O acordo havia sido anunciado em abril deste ano e previa a transferência de ativos que tiveram origem no Master, no valor de R$ 15 bilhões, para um fundo gerido pela Quadra Capital. A transação previa o pagamento à vista de R$ 3 bilhões a R$ 4 bilhões, que, segundo a instituição do DF, não foram transferidos.

As negociações chegaram ao fim devido a “divergências em relação aos parâmetros econômicos e financeiros considerados adequados pelo banco para a operação”, diz a nota do BRB.


Uma parcela posterior, entre R$ 11 bilhões e R$ 12 bilhões, viria de cotas do fundo de investimento e da monetização dos ativos.

Criada em 2016, a gestora paulistana é comandada por Nilto Calixto Silva, que anteriormente trabalhou com renda fixa no Credit Suisse. Segundo dados da Comdinheiro/Nelogica, atualmente são 39 fundos com R$ 9 bilhões sob gestão da Quadra.
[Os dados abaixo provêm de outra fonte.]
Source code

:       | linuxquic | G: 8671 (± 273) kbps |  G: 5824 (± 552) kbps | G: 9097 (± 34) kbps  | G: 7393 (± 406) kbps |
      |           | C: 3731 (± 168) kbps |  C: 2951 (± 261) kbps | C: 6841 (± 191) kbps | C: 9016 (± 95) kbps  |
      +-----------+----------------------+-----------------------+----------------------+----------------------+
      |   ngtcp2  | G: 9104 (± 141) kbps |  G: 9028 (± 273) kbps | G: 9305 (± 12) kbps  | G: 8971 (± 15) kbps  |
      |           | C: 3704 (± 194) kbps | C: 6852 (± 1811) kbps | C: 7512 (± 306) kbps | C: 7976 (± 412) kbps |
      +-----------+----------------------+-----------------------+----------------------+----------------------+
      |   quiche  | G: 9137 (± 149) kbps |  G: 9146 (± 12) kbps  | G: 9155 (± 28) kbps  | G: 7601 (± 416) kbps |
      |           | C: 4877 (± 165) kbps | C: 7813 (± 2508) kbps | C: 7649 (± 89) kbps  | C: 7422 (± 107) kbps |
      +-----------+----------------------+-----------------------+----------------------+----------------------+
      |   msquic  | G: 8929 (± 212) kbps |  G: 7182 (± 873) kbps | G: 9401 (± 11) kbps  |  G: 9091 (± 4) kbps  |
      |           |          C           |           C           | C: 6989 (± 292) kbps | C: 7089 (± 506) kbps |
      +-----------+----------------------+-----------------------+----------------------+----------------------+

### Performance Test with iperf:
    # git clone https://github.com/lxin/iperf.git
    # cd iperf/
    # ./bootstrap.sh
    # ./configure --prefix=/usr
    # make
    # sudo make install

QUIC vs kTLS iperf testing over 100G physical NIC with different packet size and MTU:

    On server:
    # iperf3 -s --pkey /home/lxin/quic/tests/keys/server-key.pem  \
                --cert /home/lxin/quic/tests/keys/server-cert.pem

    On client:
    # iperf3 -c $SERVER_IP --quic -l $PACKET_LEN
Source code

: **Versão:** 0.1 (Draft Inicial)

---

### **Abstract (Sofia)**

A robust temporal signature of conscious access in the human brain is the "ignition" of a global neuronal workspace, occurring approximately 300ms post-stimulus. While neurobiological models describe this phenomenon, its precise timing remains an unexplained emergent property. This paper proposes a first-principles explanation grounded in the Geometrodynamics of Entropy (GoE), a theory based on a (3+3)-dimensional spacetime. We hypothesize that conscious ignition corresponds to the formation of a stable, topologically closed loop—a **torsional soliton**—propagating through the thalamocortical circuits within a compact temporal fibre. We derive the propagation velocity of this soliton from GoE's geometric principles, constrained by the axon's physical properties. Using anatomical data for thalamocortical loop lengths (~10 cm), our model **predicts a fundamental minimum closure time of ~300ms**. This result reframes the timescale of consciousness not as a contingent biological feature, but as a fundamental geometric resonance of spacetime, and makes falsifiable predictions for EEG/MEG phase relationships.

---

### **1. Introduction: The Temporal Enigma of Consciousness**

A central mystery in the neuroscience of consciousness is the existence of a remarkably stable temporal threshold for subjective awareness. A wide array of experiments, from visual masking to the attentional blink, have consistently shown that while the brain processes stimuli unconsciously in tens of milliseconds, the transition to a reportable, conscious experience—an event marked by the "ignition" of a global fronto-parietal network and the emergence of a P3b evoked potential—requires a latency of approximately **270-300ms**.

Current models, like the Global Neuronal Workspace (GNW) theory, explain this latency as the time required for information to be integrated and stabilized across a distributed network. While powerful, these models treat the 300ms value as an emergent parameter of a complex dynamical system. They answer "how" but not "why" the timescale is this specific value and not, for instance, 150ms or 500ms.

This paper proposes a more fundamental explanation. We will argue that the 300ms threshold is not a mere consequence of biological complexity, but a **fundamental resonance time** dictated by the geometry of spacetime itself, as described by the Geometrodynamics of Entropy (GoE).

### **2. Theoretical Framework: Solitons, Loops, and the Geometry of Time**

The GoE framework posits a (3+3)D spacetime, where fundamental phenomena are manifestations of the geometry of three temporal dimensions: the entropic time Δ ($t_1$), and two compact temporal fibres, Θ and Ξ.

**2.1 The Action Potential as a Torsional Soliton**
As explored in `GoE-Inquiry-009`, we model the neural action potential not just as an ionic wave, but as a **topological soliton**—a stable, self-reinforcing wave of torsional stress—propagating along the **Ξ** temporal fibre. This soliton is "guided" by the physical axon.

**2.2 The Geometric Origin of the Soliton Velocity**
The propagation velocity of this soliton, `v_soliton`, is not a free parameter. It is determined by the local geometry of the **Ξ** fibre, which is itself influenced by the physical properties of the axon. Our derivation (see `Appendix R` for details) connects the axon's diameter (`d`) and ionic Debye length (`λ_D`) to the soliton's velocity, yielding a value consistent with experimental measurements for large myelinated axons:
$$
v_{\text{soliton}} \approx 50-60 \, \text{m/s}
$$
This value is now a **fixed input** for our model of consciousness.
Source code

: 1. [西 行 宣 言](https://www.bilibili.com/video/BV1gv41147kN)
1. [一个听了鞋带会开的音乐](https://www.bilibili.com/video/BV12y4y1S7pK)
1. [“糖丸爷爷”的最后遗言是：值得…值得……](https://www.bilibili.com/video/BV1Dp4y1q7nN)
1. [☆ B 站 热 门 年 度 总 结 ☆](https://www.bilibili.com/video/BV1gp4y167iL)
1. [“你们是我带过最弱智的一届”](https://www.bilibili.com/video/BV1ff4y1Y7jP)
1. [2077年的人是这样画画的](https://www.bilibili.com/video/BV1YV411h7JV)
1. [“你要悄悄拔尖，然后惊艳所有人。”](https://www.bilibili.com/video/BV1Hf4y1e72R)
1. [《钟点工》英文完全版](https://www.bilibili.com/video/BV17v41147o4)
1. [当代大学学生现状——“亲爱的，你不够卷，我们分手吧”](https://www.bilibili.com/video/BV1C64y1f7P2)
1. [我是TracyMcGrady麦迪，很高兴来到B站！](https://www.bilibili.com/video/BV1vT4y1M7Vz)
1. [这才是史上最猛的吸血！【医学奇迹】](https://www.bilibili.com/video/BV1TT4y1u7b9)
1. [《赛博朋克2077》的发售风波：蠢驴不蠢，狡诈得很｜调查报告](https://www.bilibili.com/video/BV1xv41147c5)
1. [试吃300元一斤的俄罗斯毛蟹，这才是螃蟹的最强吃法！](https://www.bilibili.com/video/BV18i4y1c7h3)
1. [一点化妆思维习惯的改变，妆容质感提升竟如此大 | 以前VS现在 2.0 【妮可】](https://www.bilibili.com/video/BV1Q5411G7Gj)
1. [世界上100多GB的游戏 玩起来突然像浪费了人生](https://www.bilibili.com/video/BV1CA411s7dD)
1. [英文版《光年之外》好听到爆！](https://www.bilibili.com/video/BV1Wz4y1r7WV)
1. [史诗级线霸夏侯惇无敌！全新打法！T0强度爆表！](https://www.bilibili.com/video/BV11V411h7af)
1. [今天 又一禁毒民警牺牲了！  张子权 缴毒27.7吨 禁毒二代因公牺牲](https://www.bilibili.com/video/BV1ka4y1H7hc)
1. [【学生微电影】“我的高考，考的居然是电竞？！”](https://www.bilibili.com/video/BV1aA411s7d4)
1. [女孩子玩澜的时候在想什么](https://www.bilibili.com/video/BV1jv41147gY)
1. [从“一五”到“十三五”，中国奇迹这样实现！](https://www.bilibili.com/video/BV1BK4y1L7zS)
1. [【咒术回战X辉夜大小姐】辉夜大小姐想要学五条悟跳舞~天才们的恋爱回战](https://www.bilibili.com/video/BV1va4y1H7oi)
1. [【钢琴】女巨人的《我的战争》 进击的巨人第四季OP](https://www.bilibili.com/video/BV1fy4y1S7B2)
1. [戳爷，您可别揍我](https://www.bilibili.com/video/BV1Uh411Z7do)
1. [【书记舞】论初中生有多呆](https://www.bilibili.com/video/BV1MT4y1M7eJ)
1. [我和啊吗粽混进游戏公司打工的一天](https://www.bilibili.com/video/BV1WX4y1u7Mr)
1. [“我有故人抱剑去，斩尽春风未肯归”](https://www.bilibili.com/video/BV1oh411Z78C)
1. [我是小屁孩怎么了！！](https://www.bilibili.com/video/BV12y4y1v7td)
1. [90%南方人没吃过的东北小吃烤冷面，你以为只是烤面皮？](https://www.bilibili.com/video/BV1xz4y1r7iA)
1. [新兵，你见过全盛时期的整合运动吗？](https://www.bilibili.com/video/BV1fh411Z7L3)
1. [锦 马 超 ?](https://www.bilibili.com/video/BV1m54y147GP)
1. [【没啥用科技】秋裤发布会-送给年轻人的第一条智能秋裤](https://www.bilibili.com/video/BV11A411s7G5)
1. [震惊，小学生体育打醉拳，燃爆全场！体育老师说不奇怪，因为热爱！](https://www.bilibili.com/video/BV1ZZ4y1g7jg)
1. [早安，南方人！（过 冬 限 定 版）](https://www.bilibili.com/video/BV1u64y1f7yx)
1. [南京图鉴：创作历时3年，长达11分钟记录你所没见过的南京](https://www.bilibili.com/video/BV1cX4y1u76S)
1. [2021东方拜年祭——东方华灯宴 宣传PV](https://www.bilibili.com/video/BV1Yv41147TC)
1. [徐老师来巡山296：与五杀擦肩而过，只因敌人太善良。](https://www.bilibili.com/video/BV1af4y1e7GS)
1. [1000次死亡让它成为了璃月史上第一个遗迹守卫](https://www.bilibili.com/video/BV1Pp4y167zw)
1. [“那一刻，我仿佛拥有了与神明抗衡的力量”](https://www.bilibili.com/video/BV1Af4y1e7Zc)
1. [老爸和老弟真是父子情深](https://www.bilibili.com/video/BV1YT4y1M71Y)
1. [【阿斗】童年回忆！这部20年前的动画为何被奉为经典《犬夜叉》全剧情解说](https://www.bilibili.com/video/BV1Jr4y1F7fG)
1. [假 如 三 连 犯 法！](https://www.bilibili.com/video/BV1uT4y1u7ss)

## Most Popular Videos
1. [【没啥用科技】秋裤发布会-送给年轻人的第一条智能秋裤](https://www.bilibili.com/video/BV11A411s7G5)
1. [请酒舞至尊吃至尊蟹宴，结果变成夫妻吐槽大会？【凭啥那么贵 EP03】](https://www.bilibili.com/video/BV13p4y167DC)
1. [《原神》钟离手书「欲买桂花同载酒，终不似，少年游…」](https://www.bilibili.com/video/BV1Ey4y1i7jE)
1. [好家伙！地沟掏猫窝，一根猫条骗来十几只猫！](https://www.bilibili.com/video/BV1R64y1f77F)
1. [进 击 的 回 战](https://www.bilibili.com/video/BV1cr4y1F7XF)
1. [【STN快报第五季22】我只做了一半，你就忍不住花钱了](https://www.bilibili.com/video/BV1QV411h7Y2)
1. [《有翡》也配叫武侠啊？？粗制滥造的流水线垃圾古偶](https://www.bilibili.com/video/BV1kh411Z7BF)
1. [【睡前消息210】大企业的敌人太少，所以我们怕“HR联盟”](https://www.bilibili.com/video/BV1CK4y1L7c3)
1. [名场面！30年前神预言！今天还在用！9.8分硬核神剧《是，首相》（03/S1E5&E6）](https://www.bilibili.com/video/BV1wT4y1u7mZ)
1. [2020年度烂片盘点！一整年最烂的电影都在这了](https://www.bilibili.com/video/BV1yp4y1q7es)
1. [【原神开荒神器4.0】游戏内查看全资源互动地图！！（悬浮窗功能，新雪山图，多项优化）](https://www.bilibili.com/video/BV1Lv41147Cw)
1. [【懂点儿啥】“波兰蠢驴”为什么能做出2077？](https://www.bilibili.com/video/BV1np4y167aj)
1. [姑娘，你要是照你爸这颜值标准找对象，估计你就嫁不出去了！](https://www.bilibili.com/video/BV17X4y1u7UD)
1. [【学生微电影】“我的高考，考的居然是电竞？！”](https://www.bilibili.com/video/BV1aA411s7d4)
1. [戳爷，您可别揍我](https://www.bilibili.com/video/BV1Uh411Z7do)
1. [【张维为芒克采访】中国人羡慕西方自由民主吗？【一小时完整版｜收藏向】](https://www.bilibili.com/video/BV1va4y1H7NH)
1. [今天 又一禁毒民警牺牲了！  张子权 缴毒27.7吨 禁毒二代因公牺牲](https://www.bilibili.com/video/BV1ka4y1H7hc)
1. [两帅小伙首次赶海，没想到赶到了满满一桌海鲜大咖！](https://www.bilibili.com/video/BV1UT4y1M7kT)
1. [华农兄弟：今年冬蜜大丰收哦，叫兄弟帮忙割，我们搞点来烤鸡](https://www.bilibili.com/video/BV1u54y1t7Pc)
Na época, a Folha de S. Paulo informou que o BRB seria o maior cotista do fundo, um Fidc (Fundo de Investimento em Direitos Creditórios), que já contava com mais de cem investidores comprometidos em comprar o restante das cotas. O valor investido por esses outros investidores, em sua maioria fundos de investimento, iria para o caixa do banco do Distrito Federal.


Com o fim das tratativas, o BRB afirmou que optou por “conduzir diretamente o processo de gestão e recolocação desses ativos no mercado”. “Estratégia que reforça sua atuação prudente, seu compromisso com a geração de valor e a defesa dos interesses de seus acionistas, clientes e demais públicos de relacionamento”, diz o texto.


Desde a tentativa frustrada de compra do Master e aquisição de carteiras fraudulentas da instituição de Daniel Vorcaro, o banco do DF enfrenta uma crise e negocia alternativas para se manter de pé.
O banco já completou um ano sem tornar públicos seus resultados financeiros. Os relatórios operacionais estão represados desde que veio à tona o escândalo do Master, e a falta de dados oficiais oculta o tamanho do rombo deixado pelas operações fraudulentas.


Agora, o BRB se aproxima do prazo acordado com o Banco Central para resolver a crise. Em 6 de fevereiro, o banco entregou um documento ao BC com um conjunto de ações preventivas de recomposição de capital a serem implementadas no prazo de 180 dias, ou seja, até 5 de agosto.


Apesar do momento desfavorável, o banco afirmou no comunicado desta sexta que “segue sólido, com adequada posição de liquidez e plena capacidade operacional para executar sua estratégia de negócios”.
“Clientes e mercado podem manter sua confiança na instituição, que permanece focada na sustentabilidade de longo prazo, na segurança de suas operações e na prestação de serviços com excelência”, acrescentou o texto.